“Os Estados Unidos querem transformar o Brasil no quintal deles para resolver o problema de etanol que eles mesmos criaram”, afirma o presidente da Unica, Evandro Gussi
O governo Bolsonaro pode quebrar a cadeia brasileira de etanol ao aceitar zerar a tarifa de importação do etanol norte-americano, após ameaças do presidente Donald Trump, na terça-feira (11), de retaliar o Brasil caso não reduza as tarifas de importação do etanol americano.
Após as declarações de Trump, segundo fontes, o Palácio do Planalto já negocia zerar as alíquotas de importação do etanol de milho norte-americano, e diz que, em troca, pedirá a redução da tarifa do açúcar brasileiro exportado aos EUA, proposta sempre rechaçada por Washington.
No ano passado, Paulo Guedes, ministro da Economia, decidiu não só prorrogar por mais um ano a importação de etanol, isenta da alíquota de 20% desde 2010, como elevou a cota dos 600 milhões de litros para 750 milhões de litros. No próximo dia 31 de agosto vence esse prazo de isenção e todo o etanol importado pelo Brasil volta a ter a tarifa de 20%, estabelecida pelo Mercosul em 1995.
“A fala do presidente demonstra que ele não sabe nada sobre o tema. Ele diz que não quer tarifas, mas ignora que ela existe desde 1995 e só foi suspensa. Ela não está sendo imposta. Ele esquece também que o EUA tarifa o açúcar brasileiro em 140%. A visão dele sobre o tema é: faça o que eu digo, mas não faça o que eu faço”, afirma Evandro Gussi. presidente da Unica (União da Indústria de Cana-de-Açúcar), sobre a declaração de Trump de que o Brasil não age com reciprocidade. “Não temos culpa, portanto, que os americanos não tenham para onde enviar o etanol que produzem, já que Trump fez a opção pela indústria do petróleo em seu país”, criticou o presidente da entidade.
Produtores brasileiros não aceitam a isenção
Há cerca de dois anos, o governo havia assumido um compromisso com os produtores de que não renovaria a isenção do etanol norte-americano. Para os produtores brasileiros zerar a importação do etanol norte-americano significa quebrar a cadeia produtiva de etanol nacional, que já sofre com os efeitos econômicos da pandemia da Covid-19. As vendas de etanol hidratado pelas distribuidoras brasileiras caíram 16,7% no semestre de 2020, na comparação com mesmo período do ano passado.
O Brasil produz álcool de cana-de-açúcar, que é muito menos poluente durante o ciclo de produção, mas compra etanol de milho, que é considerado “sujo”, menos avançado tecnologicamente e ambientalmente.

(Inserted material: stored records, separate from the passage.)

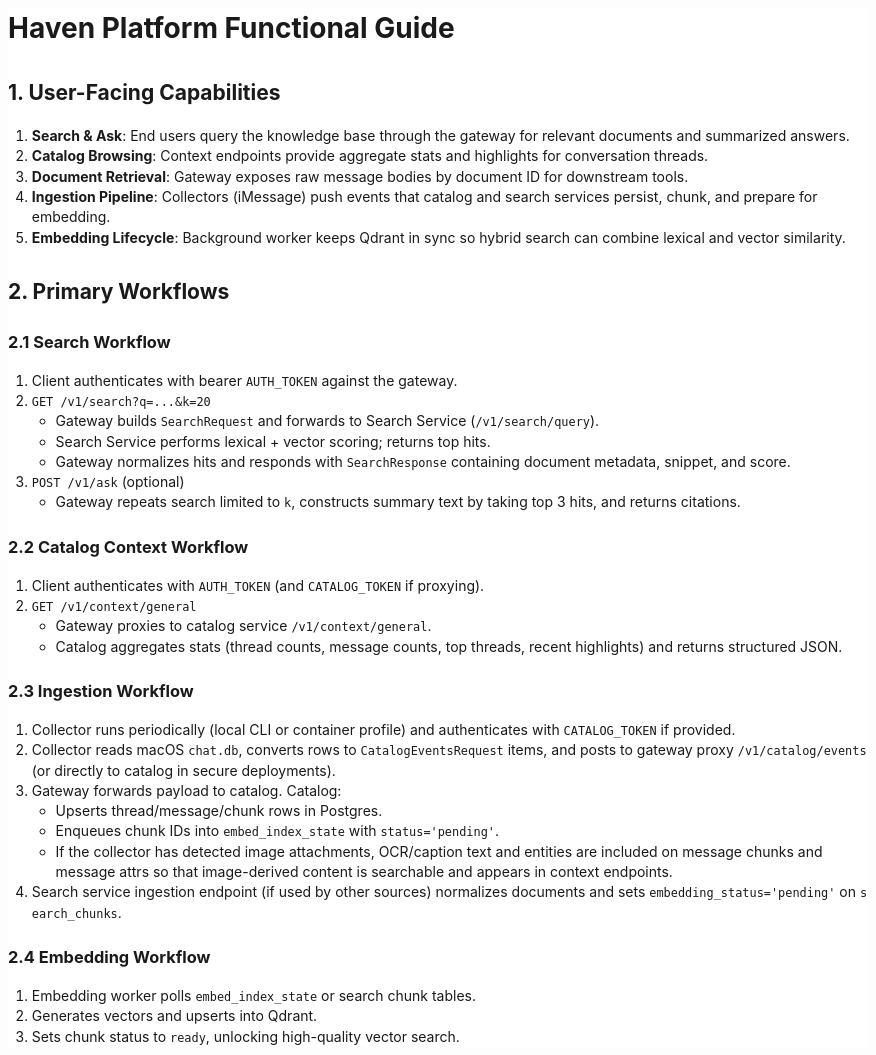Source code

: # Haven Platform Functional Guide

## 1. User-Facing Capabilities
1. **Search & Ask**: End users query the knowledge base through the gateway for relevant documents and summarized answers.
2. **Catalog Browsing**: Context endpoints provide aggregate stats and highlights for conversation threads.
3. **Document Retrieval**: Gateway exposes raw message bodies by document ID for downstream tools.
4. **Ingestion Pipeline**: Collectors (iMessage) push events that catalog and search services persist, chunk, and prepare for embedding.
5. **Embedding Lifecycle**: Background worker keeps Qdrant in sync so hybrid search can combine lexical and vector similarity.

## 2. Primary Workflows
### 2.1 Search Workflow
1. Client authenticates with bearer `AUTH_TOKEN` against the gateway.
2. `GET /v1/search?q=...&k=20`
   - Gateway builds `SearchRequest` and forwards to Search Service (`/v1/search/query`).
   - Search Service performs lexical + vector scoring; returns top hits.
   - Gateway normalizes hits and responds with `SearchResponse` containing document metadata, snippet, and score.
3. `POST /v1/ask` (optional)
   - Gateway repeats search limited to `k`, constructs summary text by taking top 3 hits, and returns citations.

### 2.2 Catalog Context Workflow
1. Client authenticates with `AUTH_TOKEN` (and `CATALOG_TOKEN` if proxying).
2. `GET /v1/context/general`
   - Gateway proxies to catalog service `/v1/context/general`.
   - Catalog aggregates stats (thread counts, message counts, top threads, recent highlights) and returns structured JSON.

### 2.3 Ingestion Workflow
1. Collector runs periodically (local CLI or container profile) and authenticates with `CATALOG_TOKEN` if provided.
2. Collector reads macOS `chat.db`, converts rows to `CatalogEventsRequest` items, and posts to gateway proxy `/v1/catalog/events` (or directly to catalog in secure deployments).
3. Gateway forwards payload to catalog. Catalog:
   - Upserts thread/message/chunk rows in Postgres.
   - Enqueues chunk IDs into `embed_index_state` with `status='pending'`.
   - If the collector has detected image attachments, OCR/caption text and entities are included on message chunks and message attrs so that image-derived content is searchable and appears in context endpoints.
4. Search service ingestion endpoint (if used by other sources) normalizes documents and sets `embedding_status='pending'` on `search_chunks`.

### 2.4 Embedding Workflow
1. Embedding worker polls `embed_index_state` or search chunk tables.
2. Generates vectors and upserts into Qdrant.
3. Sets chunk status to `ready`, unlocking high-quality vector search.
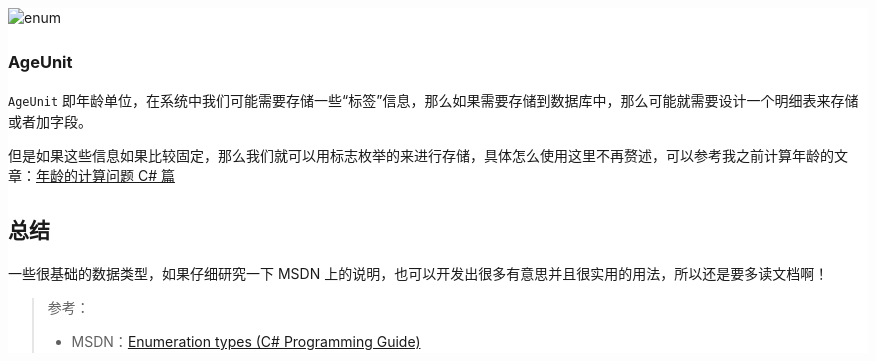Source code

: ![enum](https://hd2y.oss-cn-beijing.aliyuncs.com/enum_1563351229312.png)

### AgeUnit

`AgeUnit` 即年龄单位，在系统中我们可能需要存储一些“标签”信息，那么如果需要存储到数据库中，那么可能就需要设计一个明细表来存储或者加字段。

但是如果这些信息如果比较固定，那么我们就可以用标志枚举的来进行存储，具体怎么使用这里不再赘述，可以参考我之前计算年龄的文章：[年龄的计算问题 C# 篇](https://www.hd2y.net/archives/the-problem-of-calculating-age-at-csharp)

## 总结

一些很基础的数据类型，如果仔细研究一下 MSDN 上的说明，也可以开发出很多有意思并且很实用的用法，所以还是要多读文档啊！

> 参考：
> + MSDN：[Enumeration types (C# Programming Guide)](https://docs.microsoft.com/en-us/dotnet/csharp/programming-guide/enumeration-types)

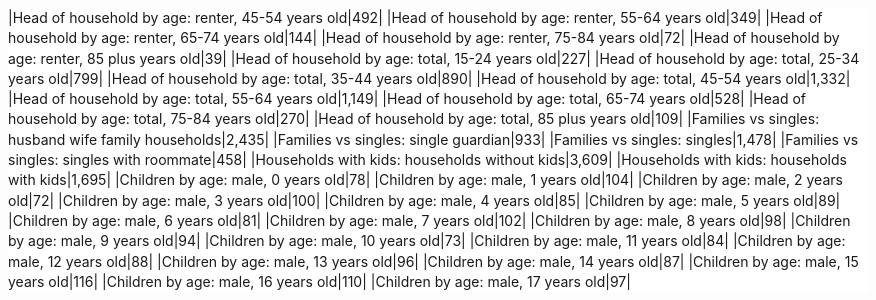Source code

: |Head of household by age: renter, 45-54 years old|492|
|Head of household by age: renter, 55-64 years old|349|
|Head of household by age: renter, 65-74 years old|144|
|Head of household by age: renter, 75-84 years old|72|
|Head of household by age: renter, 85 plus years old|39|
|Head of household by age: total, 15-24 years old|227|
|Head of household by age: total, 25-34 years old|799|
|Head of household by age: total, 35-44 years old|890|
|Head of household by age: total, 45-54 years old|1,332|
|Head of household by age: total, 55-64 years old|1,149|
|Head of household by age: total, 65-74 years old|528|
|Head of household by age: total, 75-84 years old|270|
|Head of household by age: total, 85 plus years old|109|
|Families vs singles: husband wife family households|2,435|
|Families vs singles: single guardian|933|
|Families vs singles: singles|1,478|
|Families vs singles: singles with roommate|458|
|Households with kids: households without kids|3,609|
|Households with kids: households with kids|1,695|
|Children by age: male, 0 years old|78|
|Children by age: male, 1 years old|104|
|Children by age: male, 2 years old|72|
|Children by age: male, 3 years old|100|
|Children by age: male, 4 years old|85|
|Children by age: male, 5 years old|89|
|Children by age: male, 6 years old|81|
|Children by age: male, 7 years old|102|
|Children by age: male, 8 years old|98|
|Children by age: male, 9 years old|94|
|Children by age: male, 10 years old|73|
|Children by age: male, 11 years old|84|
|Children by age: male, 12 years old|88|
|Children by age: male, 13 years old|96|
|Children by age: male, 14 years old|87|
|Children by age: male, 15 years old|116|
|Children by age: male, 16 years old|110|
|Children by age: male, 17 years old|97|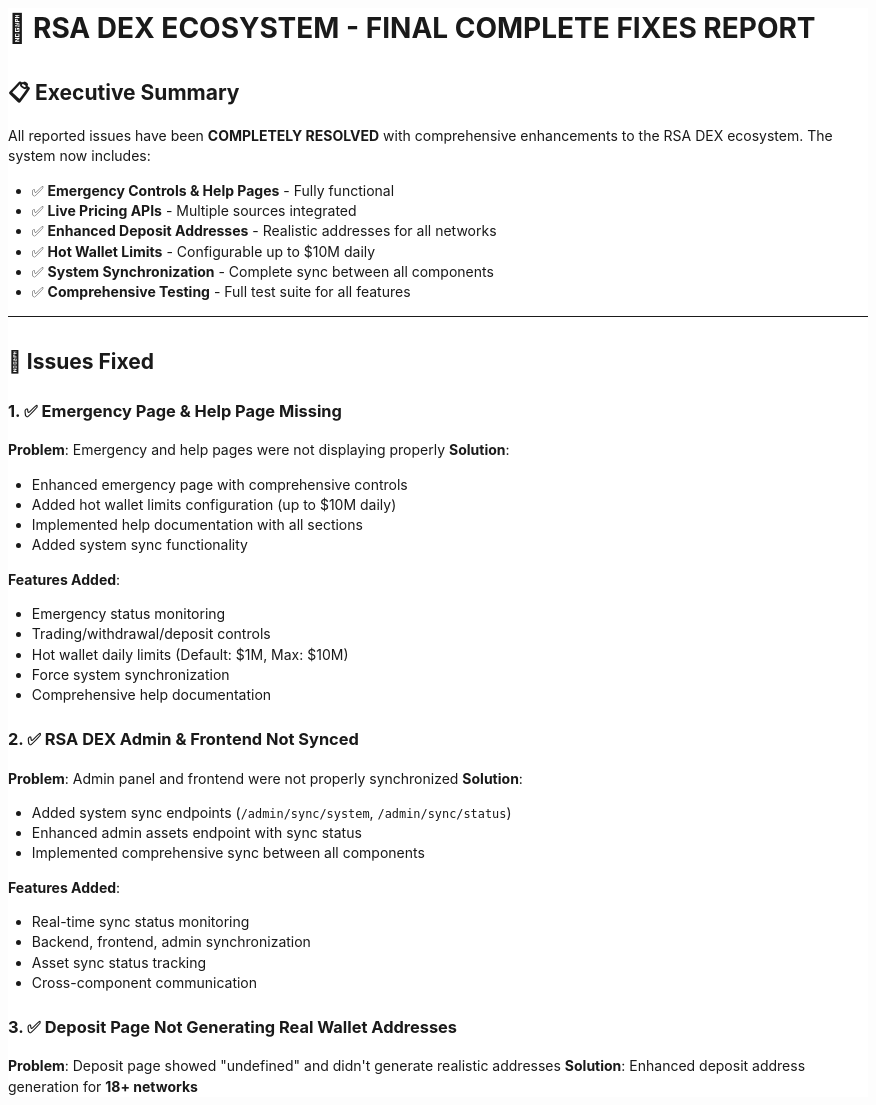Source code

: # 🚀 RSA DEX ECOSYSTEM - FINAL COMPLETE FIXES REPORT

## 📋 Executive Summary

All reported issues have been **COMPLETELY RESOLVED** with comprehensive enhancements to the RSA DEX ecosystem. The system now includes:

- ✅ **Emergency Controls & Help Pages** - Fully functional
- ✅ **Live Pricing APIs** - Multiple sources integrated
- ✅ **Enhanced Deposit Addresses** - Realistic addresses for all networks
- ✅ **Hot Wallet Limits** - Configurable up to $10M daily
- ✅ **System Synchronization** - Complete sync between all components
- ✅ **Comprehensive Testing** - Full test suite for all features

---

## 🎯 Issues Fixed

### 1. ✅ Emergency Page & Help Page Missing
**Problem**: Emergency and help pages were not displaying properly
**Solution**: 
- Enhanced emergency page with comprehensive controls
- Added hot wallet limits configuration (up to $10M daily)
- Implemented help documentation with all sections
- Added system sync functionality

**Features Added**:
- Emergency status monitoring
- Trading/withdrawal/deposit controls
- Hot wallet daily limits (Default: $1M, Max: $10M)
- Force system synchronization
- Comprehensive help documentation

### 2. ✅ RSA DEX Admin & Frontend Not Synced
**Problem**: Admin panel and frontend were not properly synchronized
**Solution**:
- Added system sync endpoints (`/admin/sync/system`, `/admin/sync/status`)
- Enhanced admin assets endpoint with sync status
- Implemented comprehensive sync between all components

**Features Added**:
- Real-time sync status monitoring
- Backend, frontend, admin synchronization
- Asset sync status tracking
- Cross-component communication

### 3. ✅ Deposit Page Not Generating Real Wallet Addresses
**Problem**: Deposit page showed "undefined" and didn't generate realistic addresses
**Solution**: Enhanced deposit address generation for **18+ networks**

“Não tem nenhum sentido os Estados Unidos quererem zerar essa tarifa. Eles não fizeram nada de contrapartida para isso. A proposta que fizemos era zerar a tarifa do etanol e eles zeravam a do açúcar, mas eles fingem que não estão ouvindo essa conversa. É um completo absurdo”, declarou Gussi. . “Eles (os EUA) querem transformar o Brasil no quintal deles para resolver o problema de etanol que eles mesmos criaram”, enfatizou o presidente da Unica.
Grande parte das importações de etanol se dirigem para o Nordeste do País, região em que as vendas de etanol hidratado pelas distribuidoras caíram 25% no semestre deste ano frente ao mesmo período de 2019.
Na avaliação de Renato Cunho, que é presidente do Sindaçúcar-PE e da Novabio, Donald Trump faz pressão para desovar seus estoques no Brasil por conta “da crise sistêmica de redução do consumo de combustíveis nos Estados Unidos” e também pela “questão da dificuldade de implantação do E15 (mistura do anidro na gasolina) em vários estados por pressão do lobby das petroleiras”.